O prédio agora estava lotado, já havia anoitecido, passou pelo bar cheio, ouviu alguns gracejos, sentiu medo de andar por aquelas ruas perigosas. A noite estava linda, bela e quente noite de primavera. Olhou o celular várias ligações perdidas de seu marido, quem acreditaria nela? Estava curiosa, não via a hora de chegar e descobrir o que acontecerá com ela, sua nuca doía. Sentiu medo ao andar por aquele bairro estranho, pessoas estranhas.

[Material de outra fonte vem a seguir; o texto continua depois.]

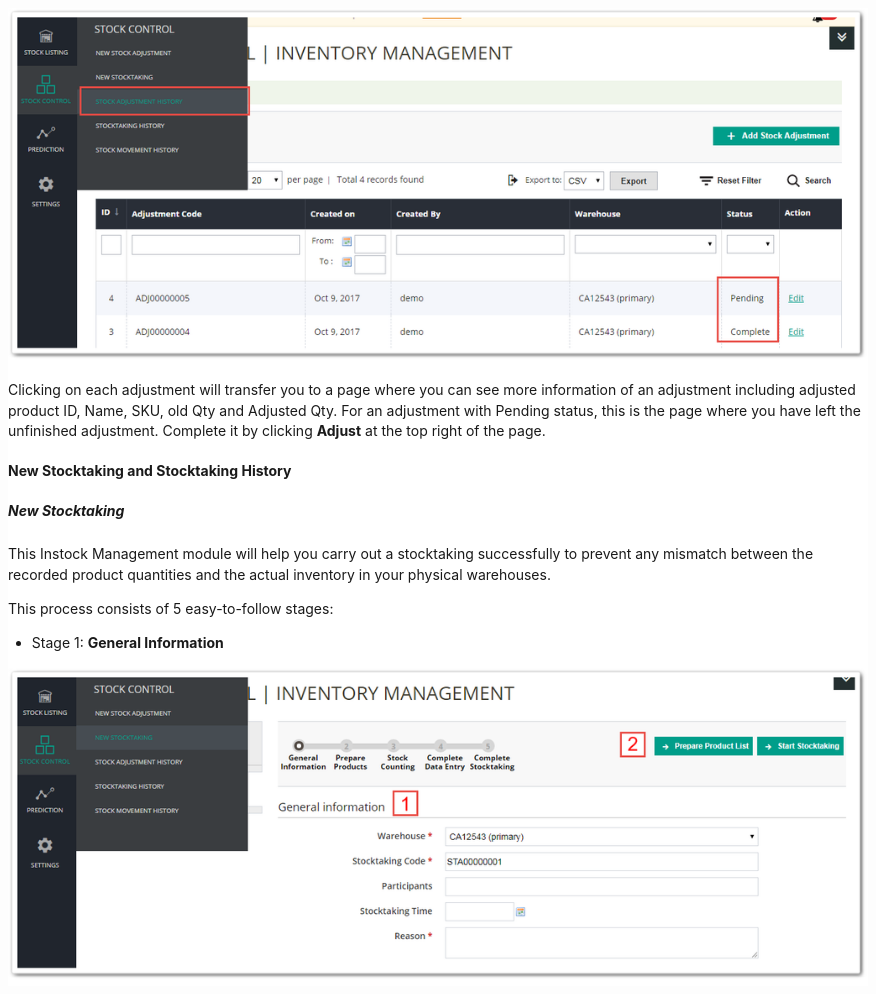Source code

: ![Stock Adjustment History page](./Image_Instock_Management/image025.png)

Clicking on each adjustment will transfer you to a page where you can see more information of an adjustment including adjusted product ID, Name, SKU, old Qty and Adjusted Qty. For an adjustment with Pending status, this is the page where you have left the unfinished adjustment. Complete it by clicking **Adjust** at the top right of the page. 

#### New Stocktaking and Stocktaking History

##### New Stocktaking

This Instock Management module will help you carry out a stocktaking successfully to prevent any mismatch between the recorded product quantities and the actual inventory in your physical warehouses. 

This process consists of 5 easy-to-follow stages:

 - Stage 1: **General Information**

![input stocktaking general info](./Image_Instock_Management/image026.png)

Chegou em um ponto de táxi, o taxista percebeu seu semblante e perguntou se estava tudo bem com ela, apenas acenou que sim com a cabeça.
-Pra aonde senhora?
-Bairro da Canastra, Olavo Bilac 65.
Sentiu-se tentada a abrir aquele pacote, o que teria? Sentiu um calor vindo dele, parecia que se mexia, será um bicho? “Meu Deus que nojo, um bicho, será, pensou”. O transito não colaborava, enfim chegou. Deu uma nota de cinquenta e nem quis pegar o troco.
Atravessou o saguão apressada….
– Mamãe, mamãe, tudo bem? – Seu filho batia na porta naquele instante.
-Calma, mamãe já vai!
Ficou de joelhos no meio do quarto, estava com medo, suas mãos começaram a abrir o pacote:
Um espelho e os dizeres “Vos can stillabunt me”
Mal terminou de pronunciar em voz alta e a imagem de uma bruxa saltou do espelho lhe entrando como um sopro pelas narinas.
Levantou-se, olhou para o espelho e sorriu para sua imagem, tão igual, mas tão diferente! Esboçou sorriso sensual, jogou os cabelos para o lado, alcançou um batom vermelho passou em seus lábios, abriu a porta e foi preparar o jantar para sua família.
Seria a bruxa alguma entidade do mal, ou seria apenas um traço escondido de sua personalidade que ele – aquele homem misterioso – havia capitado?
Bem, não sei dizer, nem a própria protagonista sabe. Mas uma coisa é certa, desde aquele dia ela nunca mais foi a mesma!